Substantial improvement in human development will depend both on higher and better-organised public spending and on promotion and policy regulation of private activities in education and health development.

The primary focus of public policies and spending on health care has to focus on its impact on people’s lives rather than on an economic impact. The primary focus had to be on reducing the substantial out-of- pocket expenditure incurred by poor households. In fact, the impact on poverty looks even worse when one takes into account the costs incurred on travelling out of a village or small town for treatment.

A broader approach to health care that also seeks to improve the environment will have an economic impact. I remember a nutrition specialist who advised the Planning Commission that safe water supply was a more reliable way of improving nutrition than supplementary food supply. One must also recognise that better health will have an economic impact. I remember a vigorous argument by an eminent economist from Punjab that malaria eradication was a contributory factor in the advancement of agriculture in the state.

The spread of schools and colleges is now widespread. One exception is the need for a better spread of higher education for engineering. The challenge is improvement in the quality of education not by rewriting textbooks for political reasons but better teaching —from primary schools to higher institutes. This requires a rigorous performance assessment system for public and private educational institutions. If Pratham, a non-government organisation, can undertake plausible performance assessments, why can the states not set up a more comprehensive system for this purpose? A more radical approach to promote better performance in higher education would be to shift public funding from grants to institutions (and abolishing the excessively dominant University Grants Commission) to grants or loans to students and rely on them to choose institutions on the basis of established teaching quality.

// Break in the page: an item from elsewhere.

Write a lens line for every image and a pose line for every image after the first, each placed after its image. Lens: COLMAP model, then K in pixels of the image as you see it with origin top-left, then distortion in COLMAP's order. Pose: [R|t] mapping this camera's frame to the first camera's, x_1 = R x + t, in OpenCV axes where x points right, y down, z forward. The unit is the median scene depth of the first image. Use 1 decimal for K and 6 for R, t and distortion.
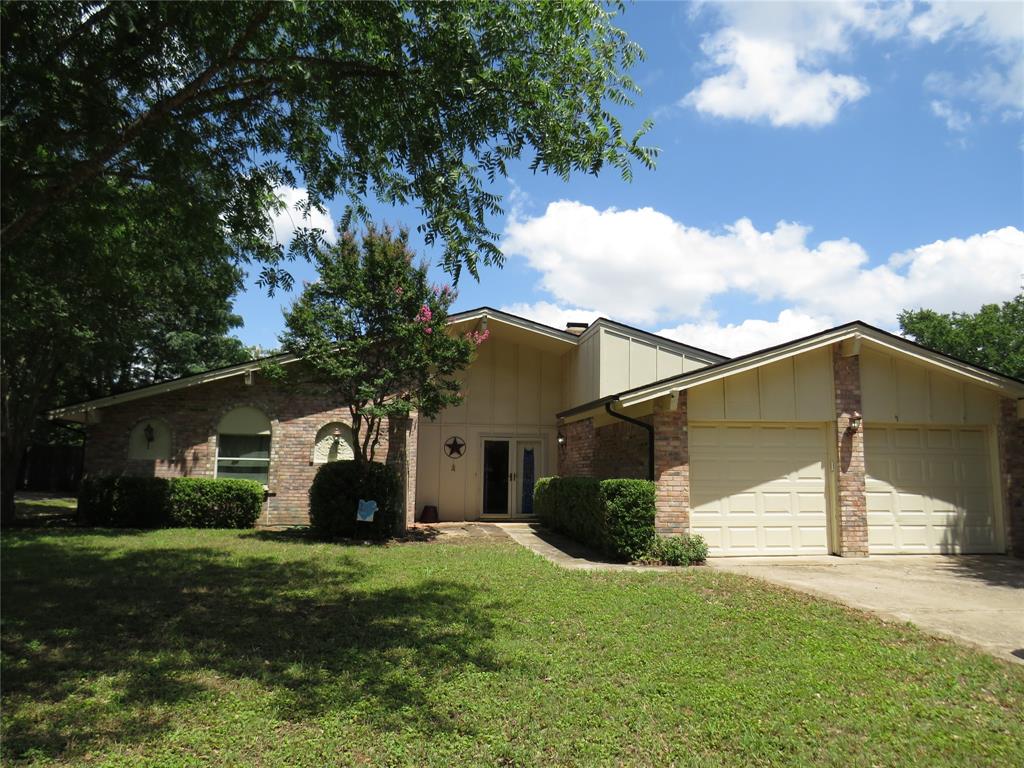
lens RADIAL K [[739.3, 0, 512.0], [0, 739.3, 384.0], [0, 0, 1]] dist [-0.013684, 0.002517]
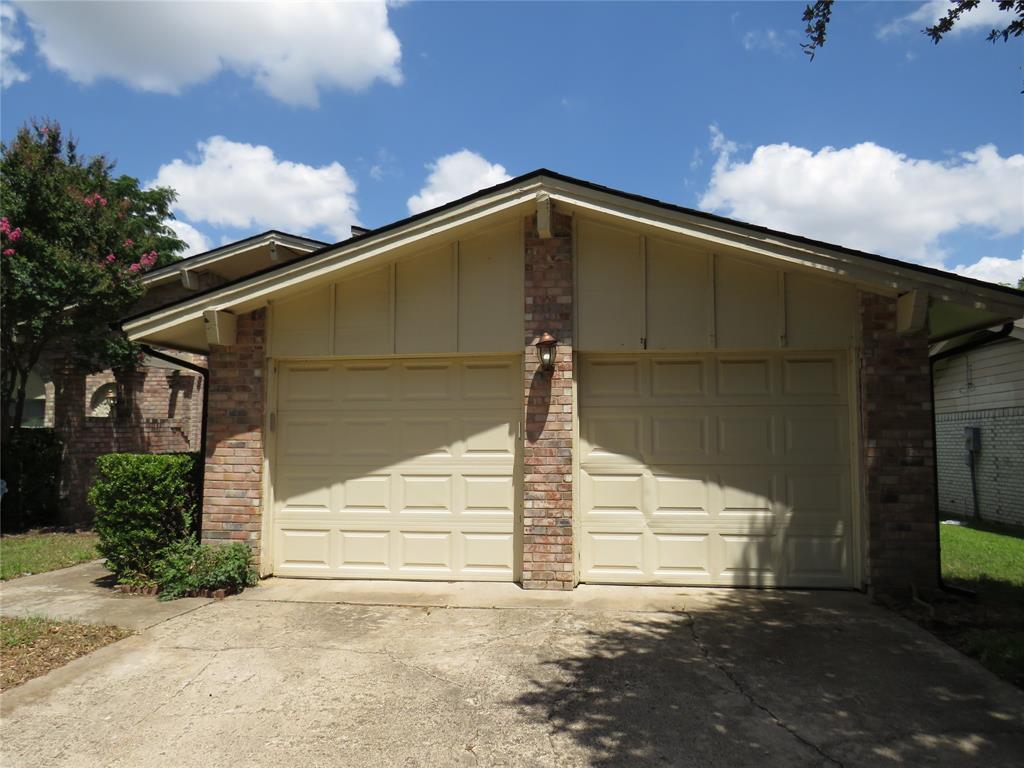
lens RADIAL K [[754.1, 0, 512.0], [0, 754.1, 384.0], [0, 0, 1]] dist [-0.046236, 0.000647]
pose [[0.964448, -0.028048, -0.262781, 0.564830], [0.040640, 0.998265, 0.042605, 0.048320], [0.261130, -0.051770, 0.963914, 0.417807]]
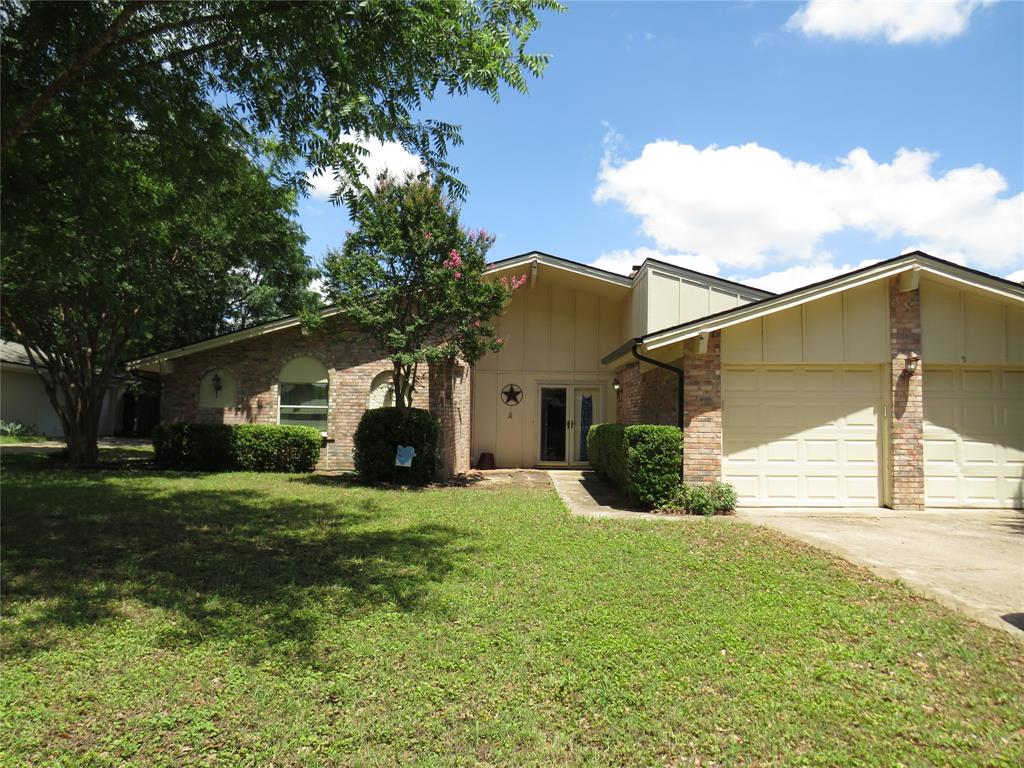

A substantial emphasis on health and education advancement will require substantial and variable innovative actions by state governments as the underlying reasons for underperformance vary. In any case the Union government’s spending on health and education is significantly smaller than that of states, particularly if one deducts spending for working and retired employees. Hence the Union government should allow federalism to function more effectively if it wishes to push human development at a pace that is required for attaining the long-term objective that it wishes to promote.